PROBLEM TO SOLVE: Each record needs to be transcribed word for word, though without its pictures.

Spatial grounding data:
○ ○ ○

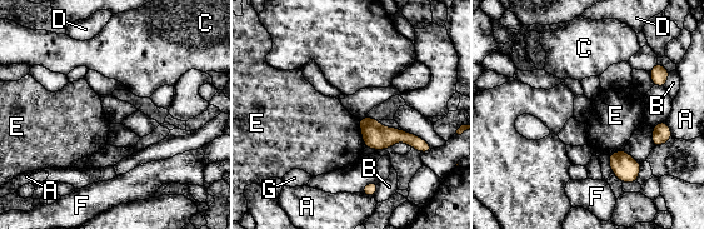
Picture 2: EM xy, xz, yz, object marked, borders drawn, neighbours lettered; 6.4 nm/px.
Skip. A, B, C, D, E, F and G are other cells; a border runs along (358, 119), (365, 147) in picture 2; none of them fits.

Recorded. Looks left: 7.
Open: em xz step 8 (tint) at (2010, 1385, 280). Branch stops here.

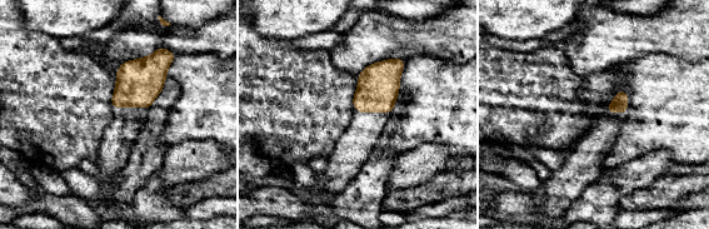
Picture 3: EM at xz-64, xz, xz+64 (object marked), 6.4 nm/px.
Open: em planes (borders) at the same point. Another direction.

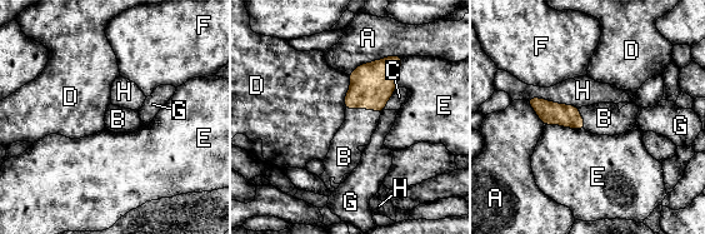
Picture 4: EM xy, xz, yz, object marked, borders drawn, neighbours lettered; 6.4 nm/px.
Add B. B is the same cell, A, C, D, E, F, G and H are other cells; the object passes into it along (373, 84), (363, 108), (359, 125) in picture 4; the neuron continues.

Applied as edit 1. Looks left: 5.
Open: overview.

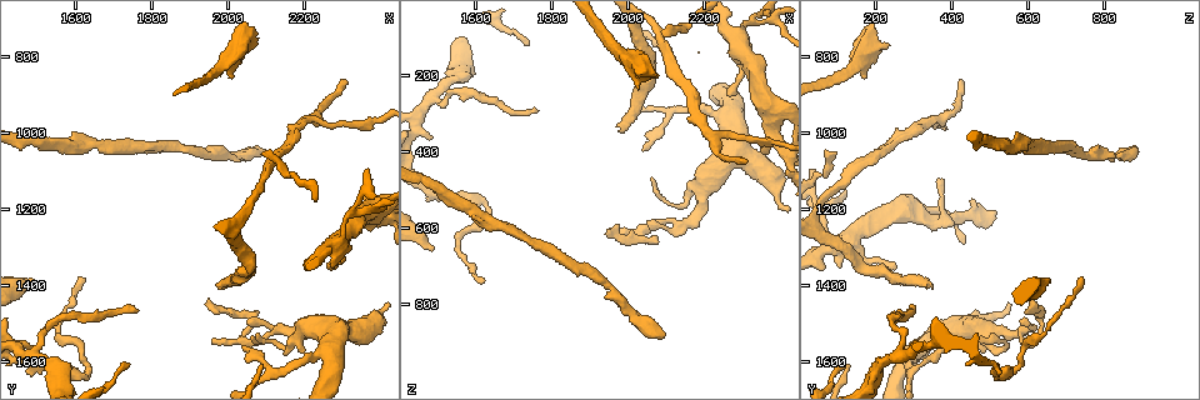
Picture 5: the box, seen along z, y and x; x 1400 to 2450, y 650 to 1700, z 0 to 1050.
Open: 3d 2 µm at (1755, 1465, 300). Free end.

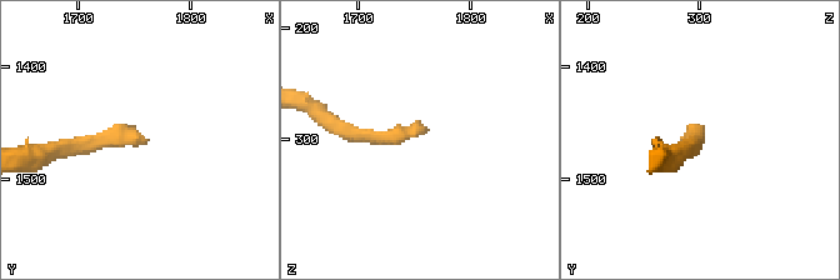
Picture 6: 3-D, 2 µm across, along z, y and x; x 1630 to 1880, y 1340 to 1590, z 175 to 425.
Open: em xy step 4 (borders) at (1756, 1466, 298). Need the tissue.

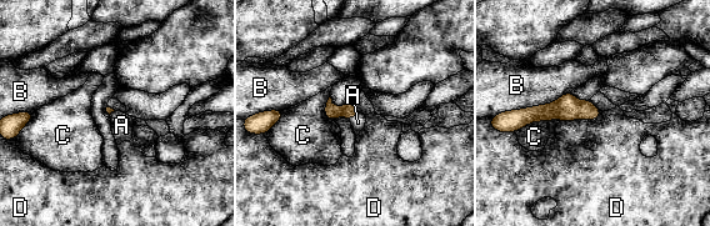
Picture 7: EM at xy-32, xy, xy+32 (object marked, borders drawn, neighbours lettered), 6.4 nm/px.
Open: em planes (borders) at the same point. Another direction.

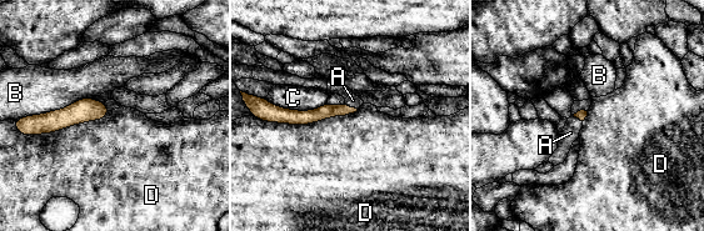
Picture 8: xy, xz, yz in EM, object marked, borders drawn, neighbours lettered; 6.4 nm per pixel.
Add A. A is the same cell, B, C and D are other cells; the object passes into it along (324, 111), (350, 106), (353, 100) in picture 8; the neuron continues.

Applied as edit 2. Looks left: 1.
Finish: edits made, add at picture 4, add at picture 8; the rest is unchecked.

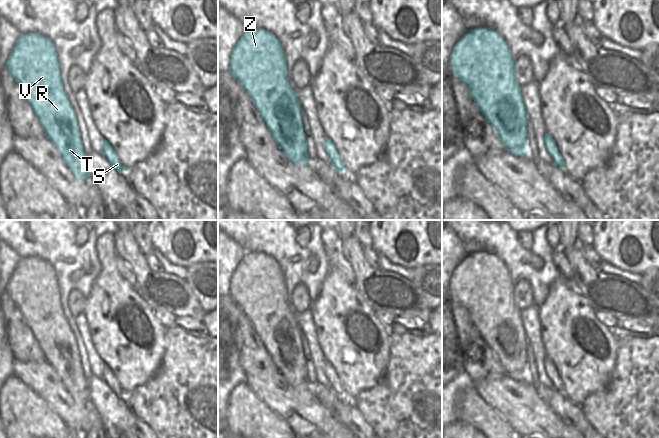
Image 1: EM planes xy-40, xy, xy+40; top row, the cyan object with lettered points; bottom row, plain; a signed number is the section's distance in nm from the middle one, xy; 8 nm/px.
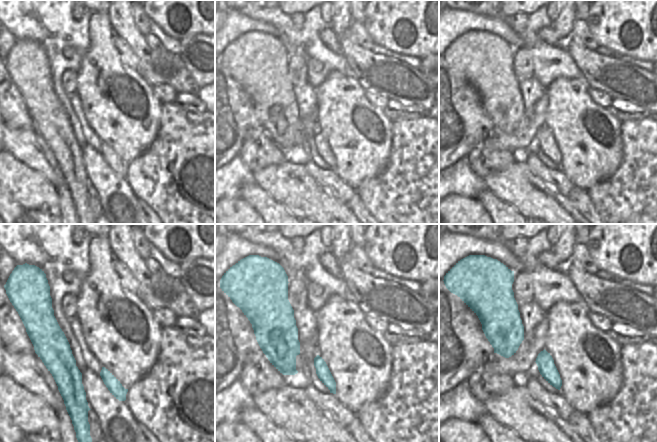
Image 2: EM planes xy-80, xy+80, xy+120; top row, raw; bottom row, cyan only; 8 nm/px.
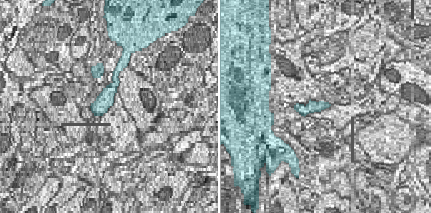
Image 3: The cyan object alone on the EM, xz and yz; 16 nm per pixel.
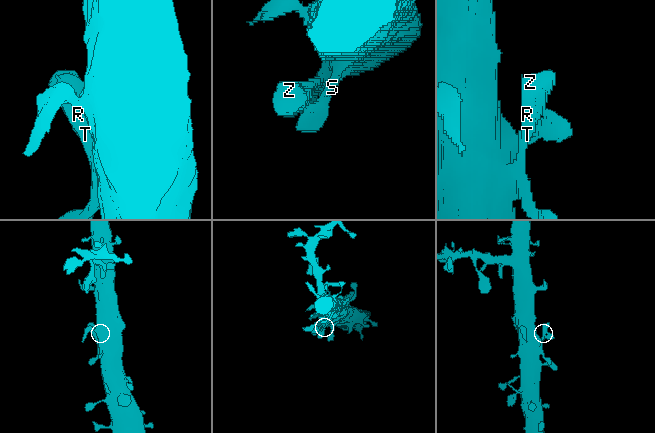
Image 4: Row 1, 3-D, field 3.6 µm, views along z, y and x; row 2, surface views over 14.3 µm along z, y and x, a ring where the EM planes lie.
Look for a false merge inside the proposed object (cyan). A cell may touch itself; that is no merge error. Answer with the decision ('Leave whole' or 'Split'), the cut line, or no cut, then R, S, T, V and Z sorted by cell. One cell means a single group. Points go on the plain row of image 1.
Leave whole. No split. Groups: R S T V Z

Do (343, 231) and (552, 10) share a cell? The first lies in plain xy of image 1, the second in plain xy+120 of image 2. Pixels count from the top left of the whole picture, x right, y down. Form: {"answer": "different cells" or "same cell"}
{"answer": "different cells"}

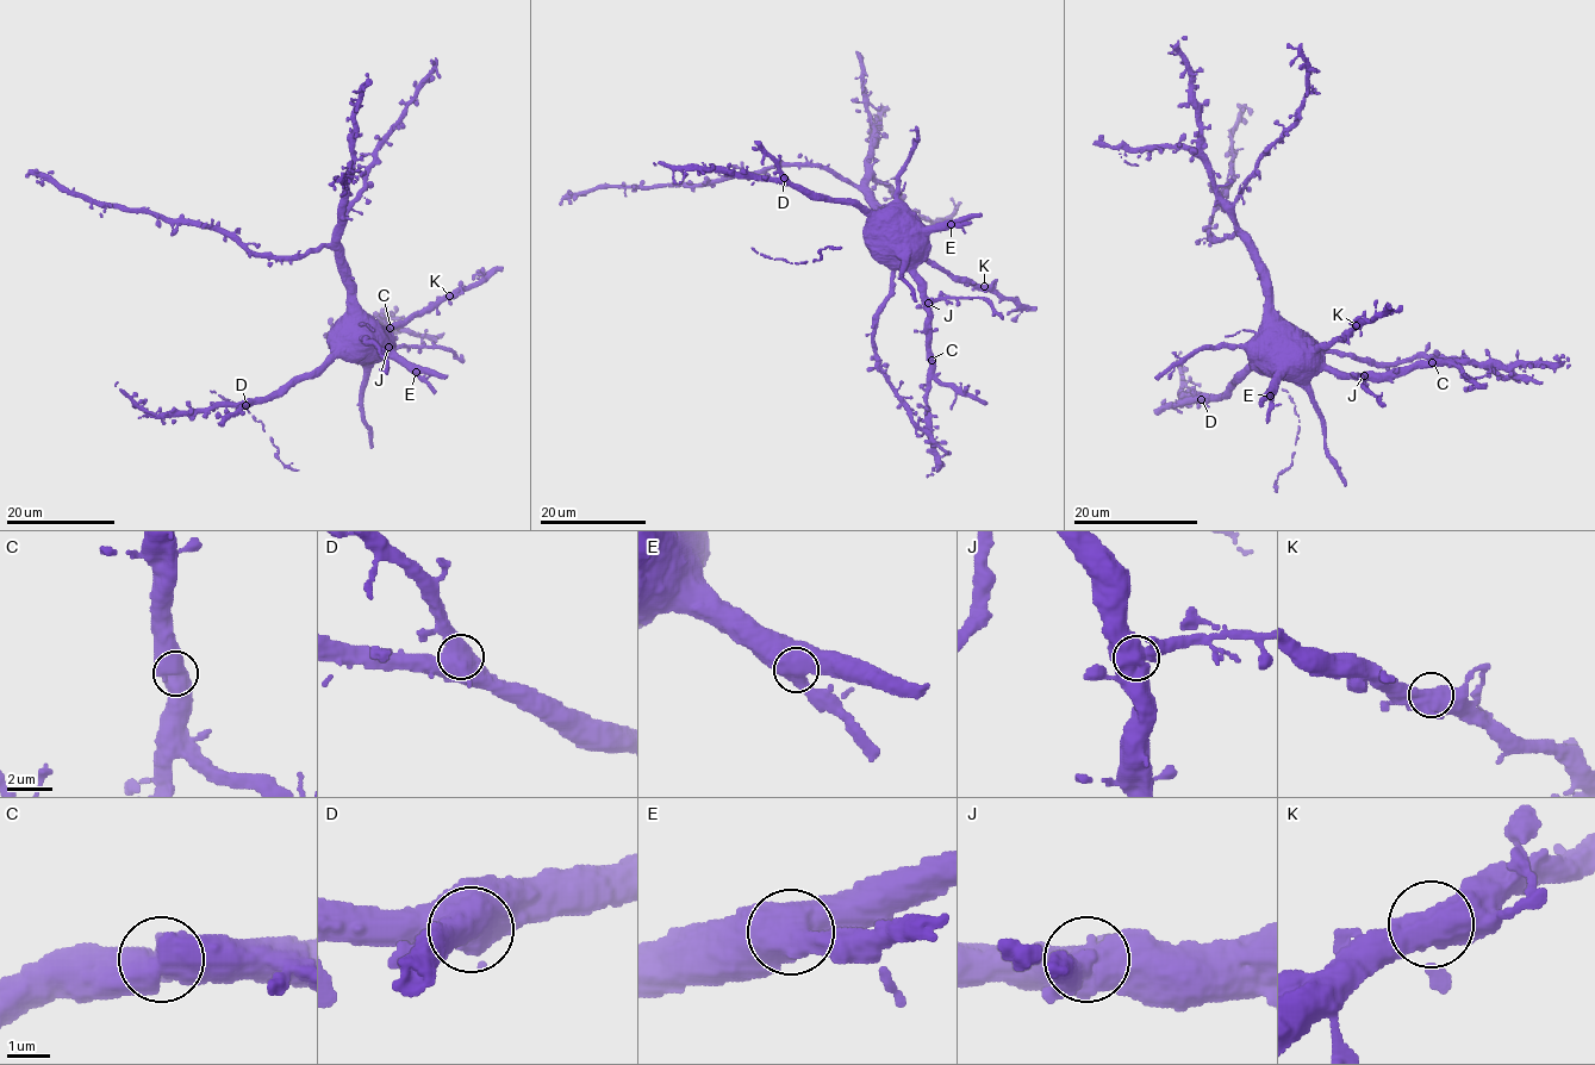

○ ○ ○

SOLUTION FOR THIS EXERCISE:
Picture 2: EM xy, xz, yz, object marked, borders drawn, neighbours lettered; 6.4 nm/px.
Skip. A, B, C, D, E, F and G are other cells; a border runs along (358, 119), (365, 147) in picture 2; none of them fits.

Recorded. Looks left: 7.
Open: em xz step 8 (tint) at (2010, 1385, 280). Branch stops here.

Picture 3: EM at xz-64, xz, xz+64 (object marked), 6.4 nm/px.
Open: em planes (borders) at the same point. Another direction.

Picture 4: EM xy, xz, yz, object marked, borders drawn, neighbours lettered; 6.4 nm/px.
Add B. B is the same cell, A, C, D, E, F, G and H are other cells; the object passes into it along (373, 84), (363, 108), (359, 125) in picture 4; the neuron continues.

Applied as edit 1. Looks left: 5.
Open: overview.

Picture 5: the box, seen along z, y and x; x 1400 to 2450, y 650 to 1700, z 0 to 1050.
Open: 3d 2 µm at (1755, 1465, 300). Free end.

Picture 6: 3-D, 2 µm across, along z, y and x; x 1630 to 1880, y 1340 to 1590, z 175 to 425.
Open: em xy step 4 (borders) at (1756, 1466, 298). Need the tissue.

Picture 7: EM at xy-32, xy, xy+32 (object marked, borders drawn, neighbours lettered), 6.4 nm/px.
Open: em planes (borders) at the same point. Another direction.

Picture 8: xy, xz, yz in EM, object marked, borders drawn, neighbours lettered; 6.4 nm per pixel.
Add A. A is the same cell, B, C and D are other cells; the object passes into it along (324, 111), (350, 106), (353, 100) in picture 8; the neuron continues.

Applied as edit 2. Looks left: 1.
Finish: edits made, add at picture 4, add at picture 8; the rest is unchecked.

Image 1: EM planes xy-40, xy, xy+40; top row, the cyan object with lettered points; bottom row, plain; a signed number is the section's distance in nm from the middle one, xy; 8 nm/px.
Image 2: EM planes xy-80, xy+80, xy+120; top row, raw; bottom row, cyan only; 8 nm/px.
Image 3: The cyan object alone on the EM, xz and yz; 16 nm per pixel.
Image 4: Row 1, 3-D, field 3.6 µm, views along z, y and x; row 2, surface views over 14.3 µm along z, y and x, a ring where the EM planes lie.
Look for a false merge inside the proposed object (cyan). A cell may touch itself; that is no merge error. Answer with the decision ('Leave whole' or 'Split'), the cut line, or no cut, then R, S, T, V and Z sorted by cell. One cell means a single group. Points go on the plain row of image 1.
Leave whole. No split. Groups: R S T V Z

Do (343, 231) and (552, 10) share a cell? The first lies in plain xy of image 1, the second in plain xy+120 of image 2. Pixels count from the top left of the whole picture, x right, y down. Form: {"answer": "different cells" or "same cell"}
{"answer": "different cells"}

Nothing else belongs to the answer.